Assuming that $\textbf{S}$ is a second order tensor and $\textbf{u}$ a first order tensor (vector), we have: $$ \text{div} \left(\textbf{S} \cdot \textbf{u} \right) = \dfrac{\partial}{\partial x_i} \left( S_{ij} u_j \right) = \dfrac{\partial S_{ij}}{\partial x_i} u_j + S_{ij}\dfrac{\partial u_{j}}{\partial x_i} $$ $$ \text{div} \left(\textbf{S} \cdot \textbf{u} \right) = \text{div} \left(\textbf{S}^T\right) \cdot \textbf{u} + \textbf{S} : \left(\text{grad} \ \textbf{u}\right)^T $$ or, equivalently, $$ \text{div} \left(\textbf{S} \cdot \textbf{u} \right) = \textbf{u} \cdot \text{div} \left(\textbf{S}^T\right) + \text{tr}\left(\textbf{S} \cdot \text{grad} \ \textbf{u}\right) $$ where, considering two second order tensors $\textbf{A}$ and $\textbf{B}$, the double dot product is defined as follows: $$ \textbf{A} : \textbf{B} = A_{ij}B_{ij} $$ ** Note that $\textbf{A} : \textbf{B}$ can be defined in two different ways (see this post).
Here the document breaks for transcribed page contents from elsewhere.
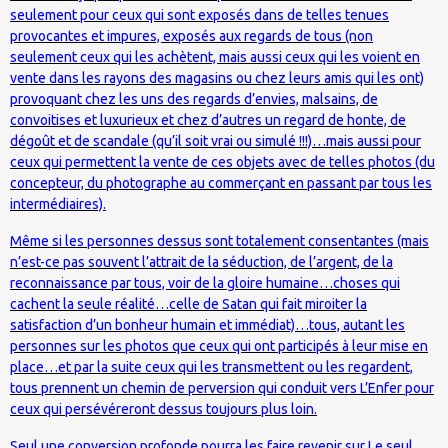
seulement pour ceux qui sont exposés dans de telles tenues
provocantes et impures, exposés aux regards de tous (non
seulement ceux qui les achètent, mais aussi ceux qui les voient en
vente dans les rayons des magasins ou chez leurs amis qui les ont)
provoquant chez les uns des regards d’envies, malsains, de
convoitises et luxurieux et chez d’autres un regard de honte, de
dégoût et de scandale (qu’il soit vrai ou simulé !!!)…mais aussi pour
ceux qui permettent la vente de ces objets avec de telles photos (du
concepteur, du photographe au commerçant en passant par tous les
intermédiaires).
Même si les personnes dessus sont totalement consentantes (mais
n’est-ce pas souvent l’attrait de la séduction, de l’argent, de la
reconnaissance par tous, voir de la gloire humaine…choses qui
cachent la seule réalité…celle de Satan qui fait miroiter la
satisfaction d’un bonheur humain et immédiat)…tous, autant les
personnes sur les photos que ceux qui ont participés à leur mise en
place…et par la suite ceux qui les transmettent ou les regardent,
tous prennent un chemin de perversion qui conduit vers L’Enfer pour
ceux qui persévéreront dessus toujours plus loin.
Seul une conversion profonde pourra les faire revenir sur Le seul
It is known, but worth to remark, that dot product between first order tensors commute. From the first term on the right in the equations above, we have: $$ \text{div} \left(\textbf{S}^T\right) \cdot \textbf{u} = \dfrac{\partial S_{ij}}{\partial x_i} \underline{e}_j \cdot u_k \underline{e}_k = \dfrac{\partial S_{ij}}{\partial x_i} u_j, $$ but also $$ \textbf{u} \cdot \text{div} \left(\textbf{S}^T\right) = u_i\underline{e}_i \cdot \dfrac{\partial S_{lk}}{\partial x_l}\underline{e}_k = u_i \dfrac{\partial S_{ji}}{\partial x_j} = \dfrac{\partial S_{ij}}{\partial x_i} u_j $$ As a result, $\text{div} \left(\textbf{S}^T\right) \cdot \textbf{u} = \textbf{u} \cdot \text{div} \left(\textbf{S}^T\right) $.
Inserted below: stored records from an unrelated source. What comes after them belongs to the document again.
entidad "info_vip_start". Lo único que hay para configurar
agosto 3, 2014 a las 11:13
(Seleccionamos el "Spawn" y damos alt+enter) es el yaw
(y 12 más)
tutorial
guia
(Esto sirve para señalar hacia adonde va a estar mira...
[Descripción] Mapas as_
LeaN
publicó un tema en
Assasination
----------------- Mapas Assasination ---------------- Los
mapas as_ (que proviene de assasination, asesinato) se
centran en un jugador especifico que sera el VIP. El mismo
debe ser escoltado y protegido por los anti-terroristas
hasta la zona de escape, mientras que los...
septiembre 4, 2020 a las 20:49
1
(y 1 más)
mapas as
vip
In order to demonstrate the equality $(\textbf{S} : \left(\text{grad} \ \textbf{u}\right)^T = \text{tr}\left(\textbf{S} \cdot \text{grad} \ \textbf{u}\right))$, note that: $$ \text{tr}\left(\textbf{S} \cdot \text{grad} \ \textbf{u}\right) = \left( \textbf{S} \cdot \text{grad} \ \textbf{u} \right) : \textbf{1} = \left(S_{ij} \underline{e}_i \otimes \underline{e}_{j} \cdot \dfrac{\partial u_k}{\partial x_l} \underline{e}_{k} \otimes \underline{e}_{l} \right) : \underline{e}_{p}\otimes \underline{e}_{p} $$ $$ \text{tr}\left(\textbf{S} \cdot \text{grad} \ \textbf{u}\right) = \left(S_{ij} \dfrac{\partial u_j}{\partial x_l} \underline{e}_{i} \otimes \underline{e}_{l} \right) : \underline{e}_{p}\otimes \underline{e}_{p} = S_{ij}\dfrac{\partial u_{j}}{\partial x_i} $$ and $$ \textbf{S} : \left(\text{grad} \ \textbf{u}\right)^T = S_{ij} \underline{e}_i \otimes \underline{e}_{j} : \dfrac{\partial u_l}{\partial x_k} \underline{e}_k \otimes \underline{e}_{l} = S_{ij}\dfrac{\partial u_{j}}{\partial x_i} $$ The references cited by this post are very good, by the way.